Tuttavia la sua apertura al contemporaneo non ha determinato un taglio netto con le fonti tradizionali della cultura e della lingua ebraica: allusioni bibliche così come situazioni e immagini della vita ebraica tradizionale hanno rappresentato un arricchimento per la sua ispirazione.

Ed è anche in questa sintesi di israelianità e di ebraicità, di cultura laica e memoria religiosa che va ricercato il segreto della sua popolarità.

L’uso fra l’altro di un linguaggio non ermetico che fa presa sui problemi generali più scottanti della realtà israeliana ha contribuito a consolidare negli anni la fama letteraria del poeta in Israele e all’estero.

 Per chi ama la poesia israeliana vorrei segnalare un testo appena pubblicato da Einaudi con testo ebraico a fronte: Poeti israeliani a cura di Ariel Rathaus

Nato a Roma ha insegnato a lungo letteratura italiana presso la Hebrew University di Gerusalemme ed è in particolare un grande studioso di poesia d’Israele.

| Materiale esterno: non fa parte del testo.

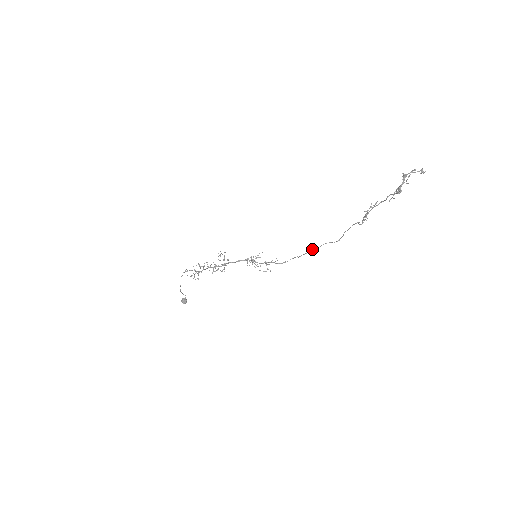
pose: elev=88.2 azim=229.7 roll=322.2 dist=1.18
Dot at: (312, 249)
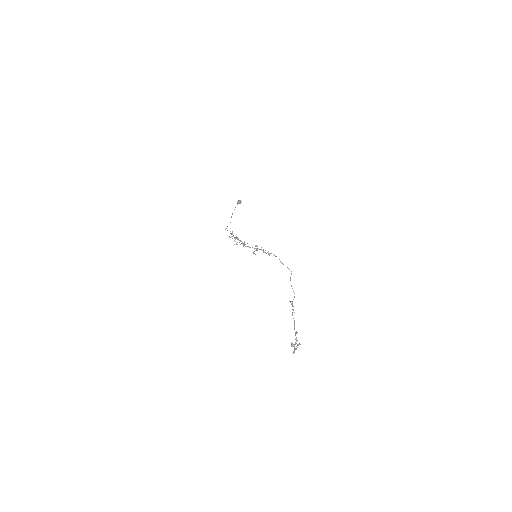
Dot at: occluded
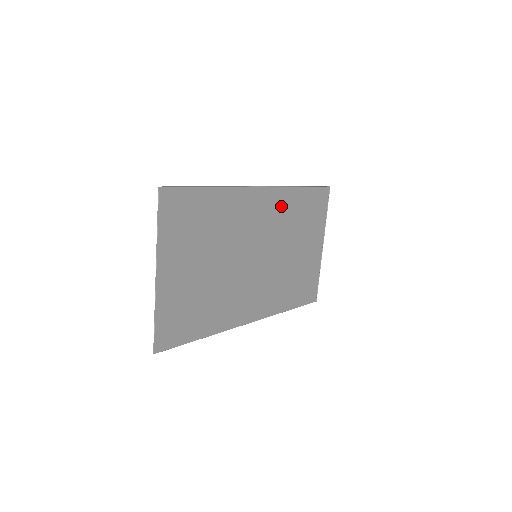
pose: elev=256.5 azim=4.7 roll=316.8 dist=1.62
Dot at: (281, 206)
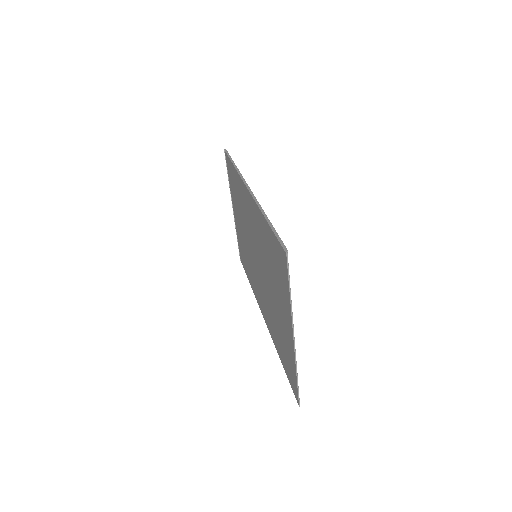
Dot at: occluded
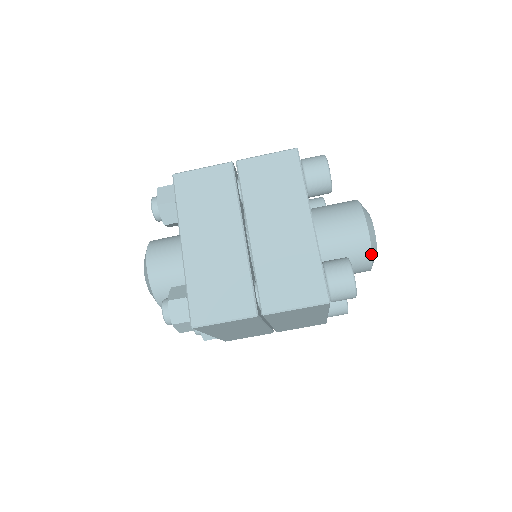
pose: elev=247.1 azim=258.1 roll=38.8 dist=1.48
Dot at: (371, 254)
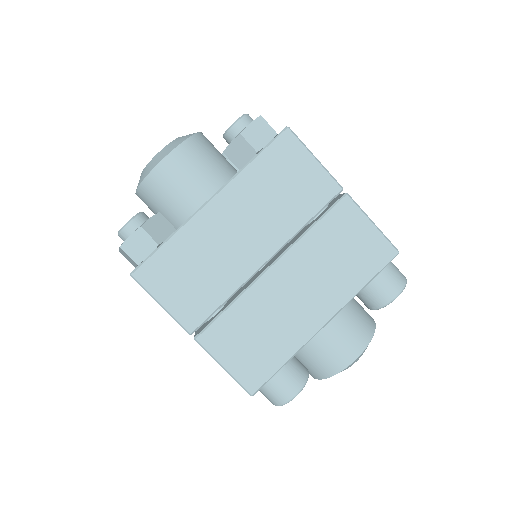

Nella sua introduzione Rathaus sottolinea giustamente come il lungo processo dell’emancipazione ebraica, avviatasi dall’epoca napoleonica in poi con alti e bassi, avrebbe potuto costituire la via più naturale per l’estinzione della poesia ebraica tradizionale. E invece il paradosso vuole che tale fase storica sia divenuta l’occasione per un grande risveglio letterario, anche in versi.

Questa bella antologia copre soltanto gli ultimi vent’anni dell’attività poetica in Israele. Un Paese dove, per inciso, di poesia se ne pubblica persino sulle pagine culturali dei quotidiani a grande diffusione. Ma nella realtà questo volume di testi, con corredo critico, rispecchia fedelmente molte generazioni letterarie. Offre uno spettro ampio che spazia dai più celebri poeti contemporanei, Nathan Zach, Chaim Gur, arrivando anche agli autori di ultima generazione ( Rami Saari, Shimon Adaf).

Rende con fedeltà la natura composita della società israeliana, offrendo al lettore componimenti ad alto tasso erotico (la serie Ziva di Shabtai) ma anche versi di un grande talmudista come Admiel Kosman.